Selected excerpt>
===============
As with the past two films, the plot spins in several different directions, especially after the group travels to the ends of the Earth to rescue Captain Jack from Davy Jones’ Locker. Truthfully, I think a lot of time is wasted in the getting to and arriving at Davy Jones’ Locker. Still, the group picks up Jack, and with his injection into the film, the story picks up speed and the laughs become more frequent. We discover each character’s agendas and they all come crashing together in the film’s frantic finale. I’d say more, but truthfully, to say more would be to divulge too many spoilers.

Despite the ho-hum feeling, “At World’s End” has some bright spots. Depp’s portrayal of Captain Jack gives the film its foundation, although at times it seems like overkill. The movie’s special effects are nothing short of stellar and the folks at Industrial Light and Magic have once again created lifelike CGI characters and environments. That Johnny Depp was nominated for a Golden Globe last year for “Dead Man’s Chest”, but Bill Nighy was not is a true injustice. Davy Jones might be CGI, but Nighy gives him spunk. Sadly, there is not enough Davy Jones in “At World’s End.”

In the end, the movie simply is flat. There is nothing new, nothing hugely spectacular or overwhelming to cause me to dip into my wallet again and again. Ironically, the action and humor that pepper the first two films seem missing. “At World’s End” tries to be too dramatic and serious. I thought it was boring, but I’d bet the nearly three-hour runtime will put your kids to sleep. In fact, like the other two films, you probably should keep kids younger than eight or nine at home. Watching Davy Jones stick his tentacles down a man’s throat and up his nose is not something young kids need to see, let alone the stabbing and other violence throughout the movie.

Should you pay full price to catch the third “Pirates of the Caribbean” film? Absolutely not. Wait for the discount ticket. “At World’s End” is like the entertaining houseguest whose visit, while fun for a few days, has now grown old. They simply can’t say goodbye and keep repeating the same tired jokes, music and action to rekindle the joy of times past. Sadly, by the time the door shuts and the hint of another visit (i.e. Pirates of the Caribbean 4) is placed on the table, you’re changing the locks and contemplating a move.

Shrek the Third (**)

Monday, May 21st, 2007

I am so tempted to open this review by calling this film “Shrek the Turd,” but that would be too easy. There are plenty of items to pooh-pooh in “Shrek the Third,” but I’m adamant when I say I’m truly torn. On one hand, there was much I enjoyed in Shrek’s third trip to the big screen, but on the other, this is another clichéd, poorly constructed sequel seemingly more intent on pilfering the wallets of unsuspecting parents than actually entertaining with fresh comedy.
===============
Stored data>
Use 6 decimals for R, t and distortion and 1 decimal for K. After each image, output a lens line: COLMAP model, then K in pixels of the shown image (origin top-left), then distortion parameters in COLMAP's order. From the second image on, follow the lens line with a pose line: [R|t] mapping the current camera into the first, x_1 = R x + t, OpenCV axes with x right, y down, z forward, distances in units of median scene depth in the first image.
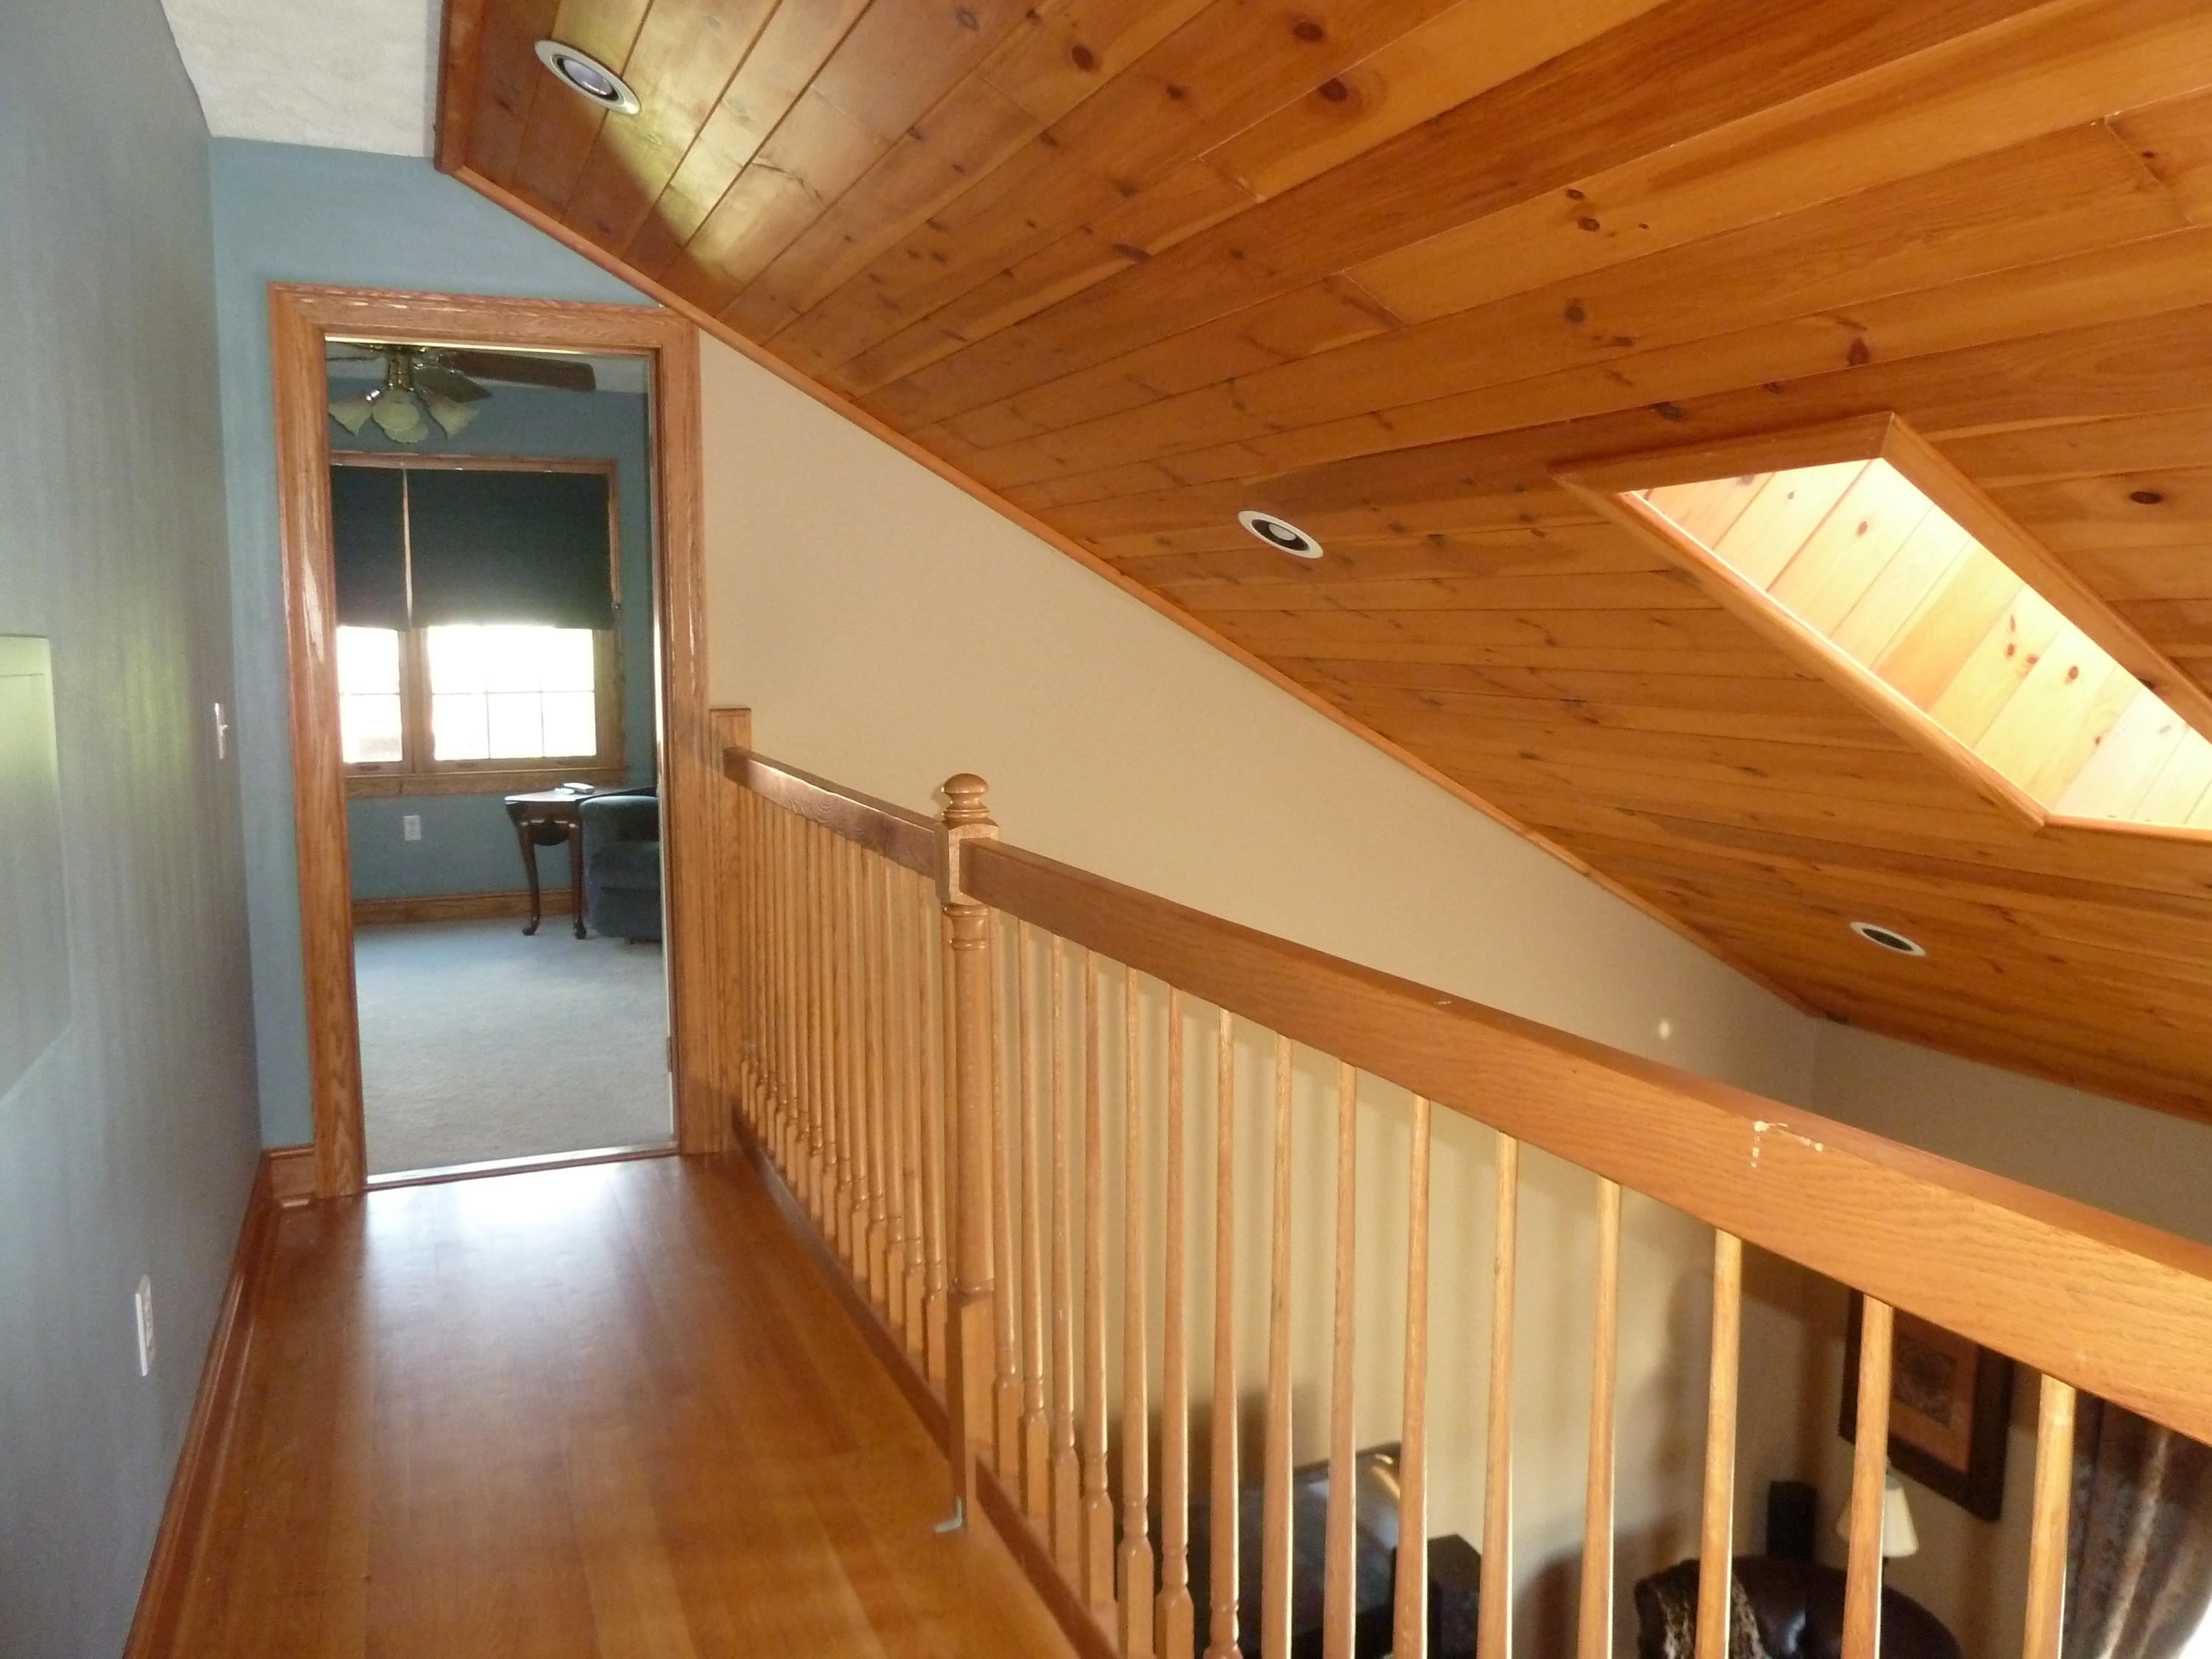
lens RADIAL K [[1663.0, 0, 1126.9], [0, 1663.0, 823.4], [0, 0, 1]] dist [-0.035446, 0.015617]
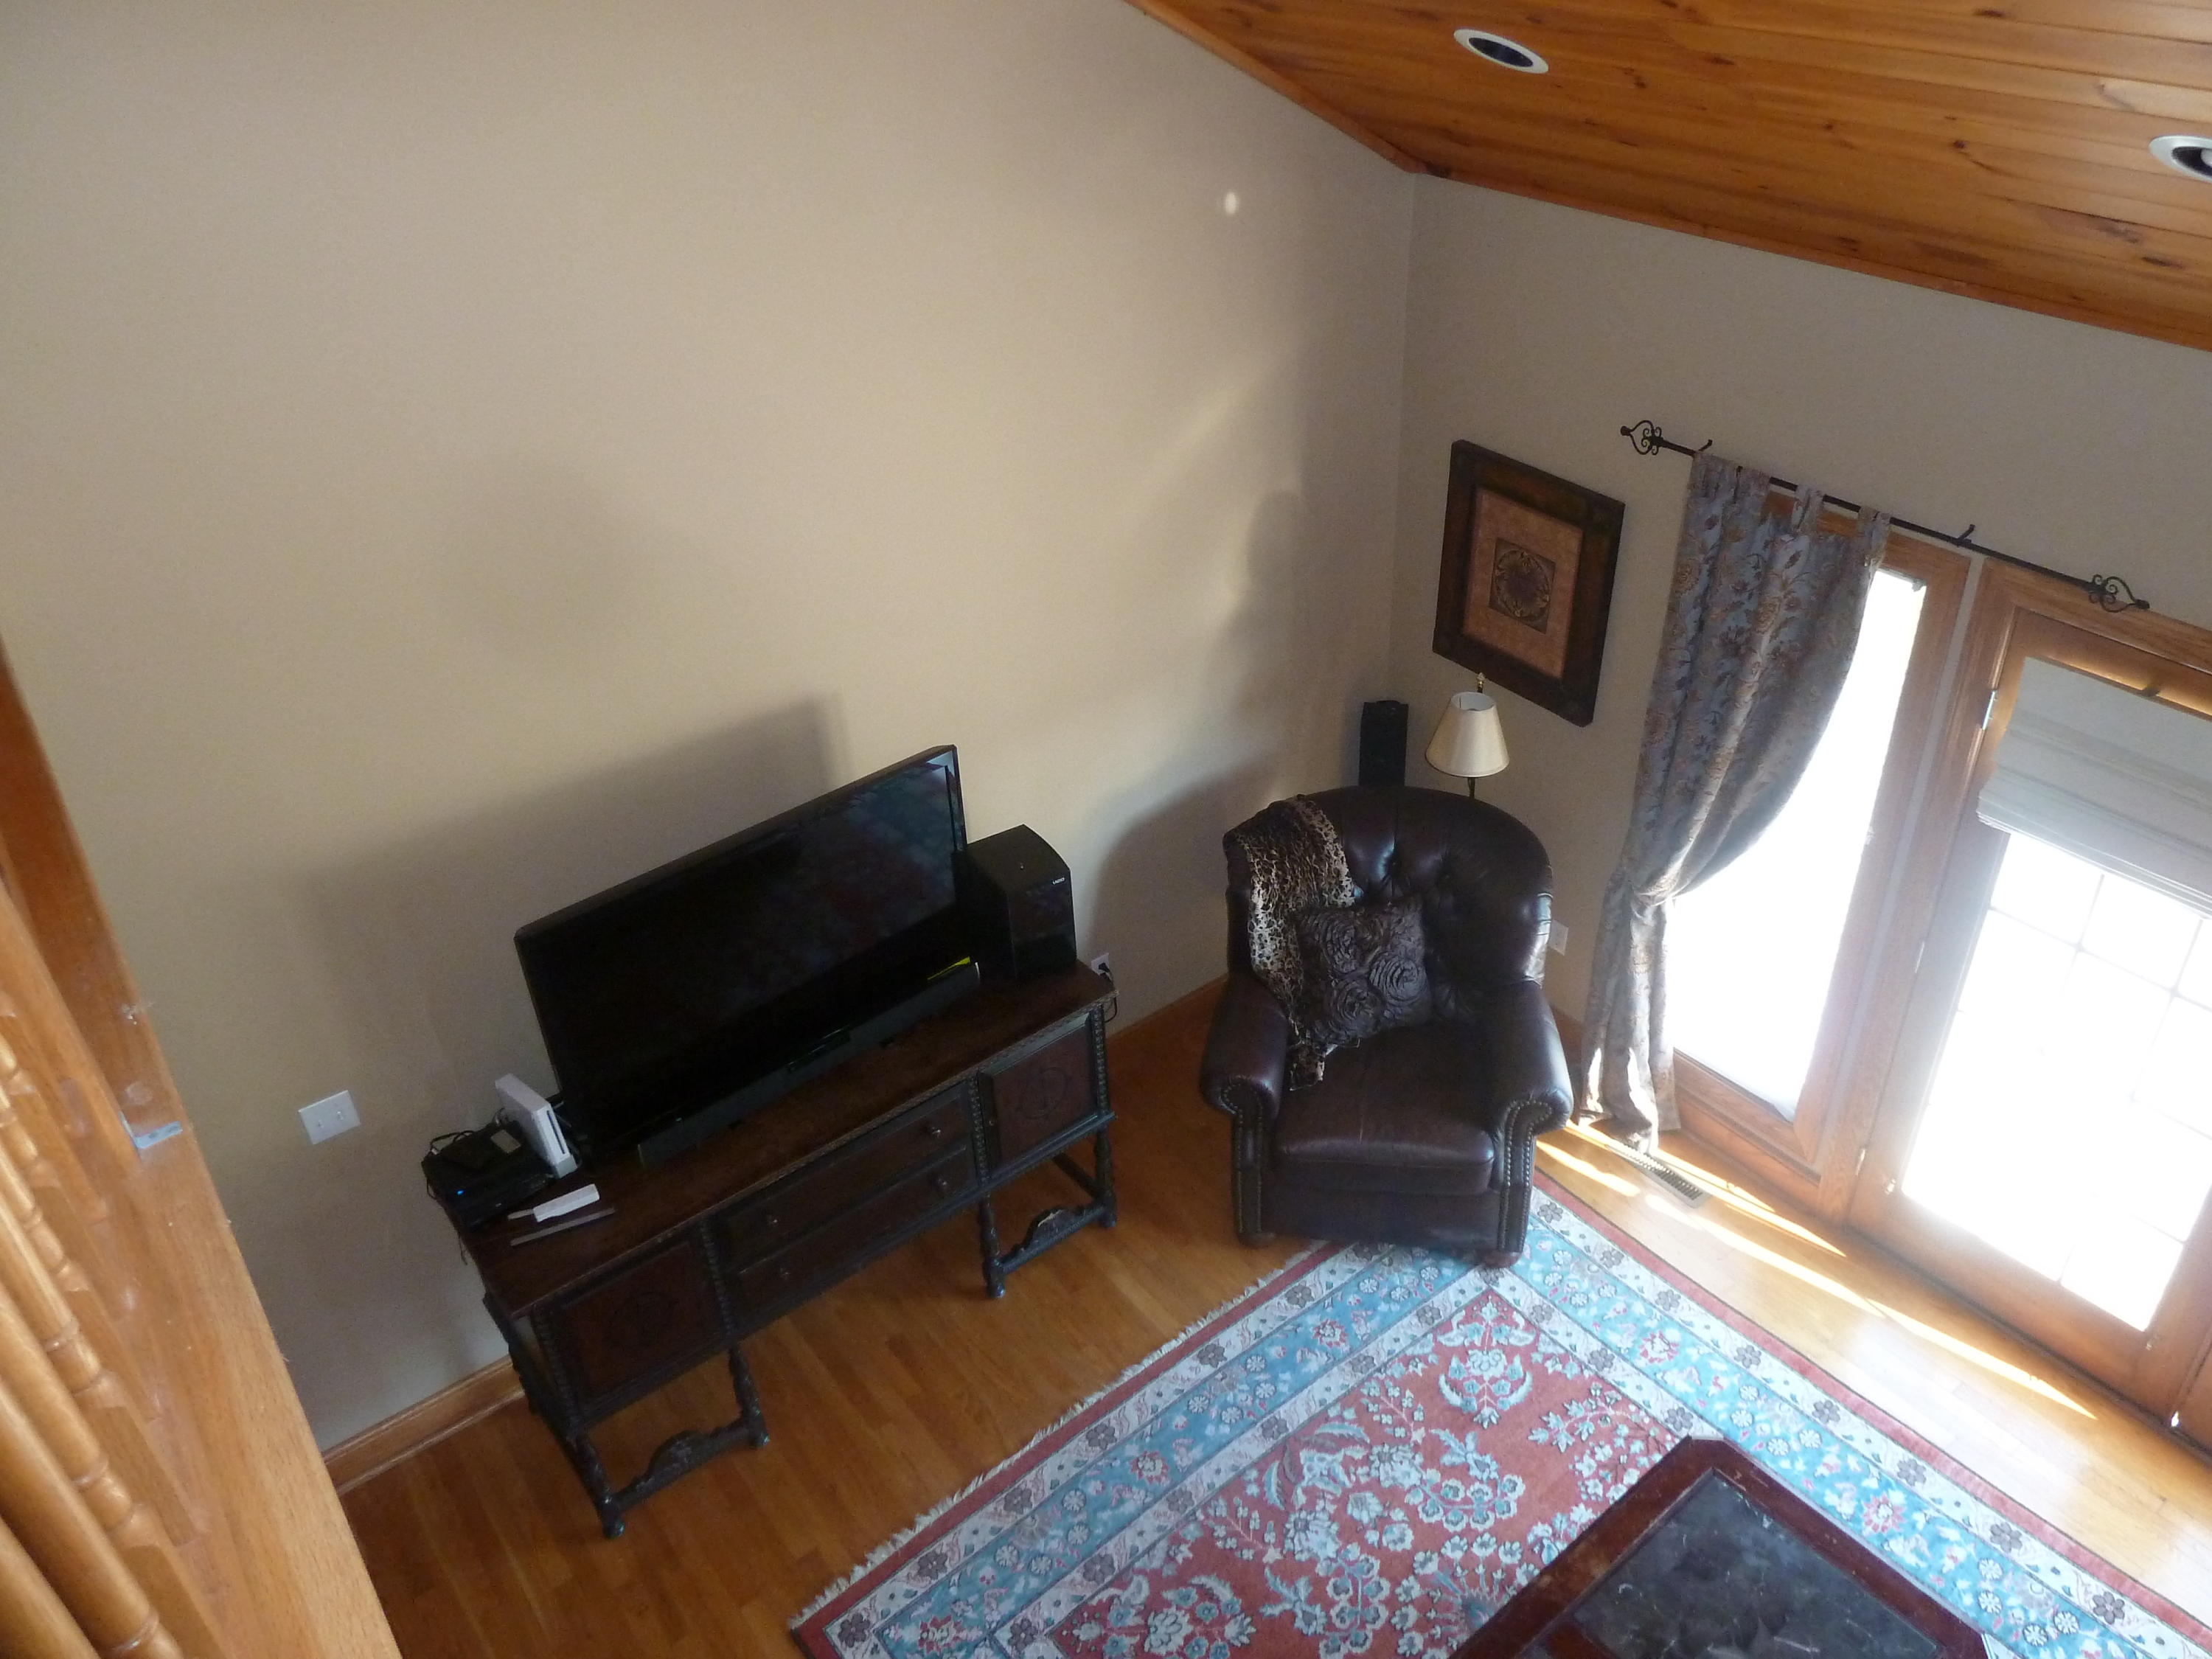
===============
Study questions>
**A)** Using the review excerpt, answer yes or no to whether each statement agrees with it, and quote the words that decide each one: (i) the reviewer recommends paying full price to see the third "Pirates of the Caribbean" film; (ii) Bill Nighy received a Golden Globe nomination for "Dead Man's Chest"; (iii) the reviewer suggests keeping children younger than eight or nine at home.
**B)** Reproduce the review excerpt word for word, everything from "I am so tempted" down to "with fresh comedy.".
The material after the review excerpt is separate from it.

Solutions by task>
**A)**
(i) No: "Should you pay full price to catch the third “Pirates of the Caribbean” film? Absolutely not."
(ii) No: "but Bill Nighy was not is a true injustice"
(iii) Yes: "you probably should keep kids younger than eight or nine at home"

**B)**
I am so tempted to open this review by calling this film “Shrek the Turd,” but that would be too easy. There are plenty of items to pooh-pooh in “Shrek the Third,” but I’m adamant when I say I’m truly torn. On one hand, there was much I enjoyed in Shrek’s third trip to the big screen, but on the other, this is another clichéd, poorly constructed sequel seemingly more intent on pilfering the wallets of unsuspecting parents than actually entertaining with fresh comedy.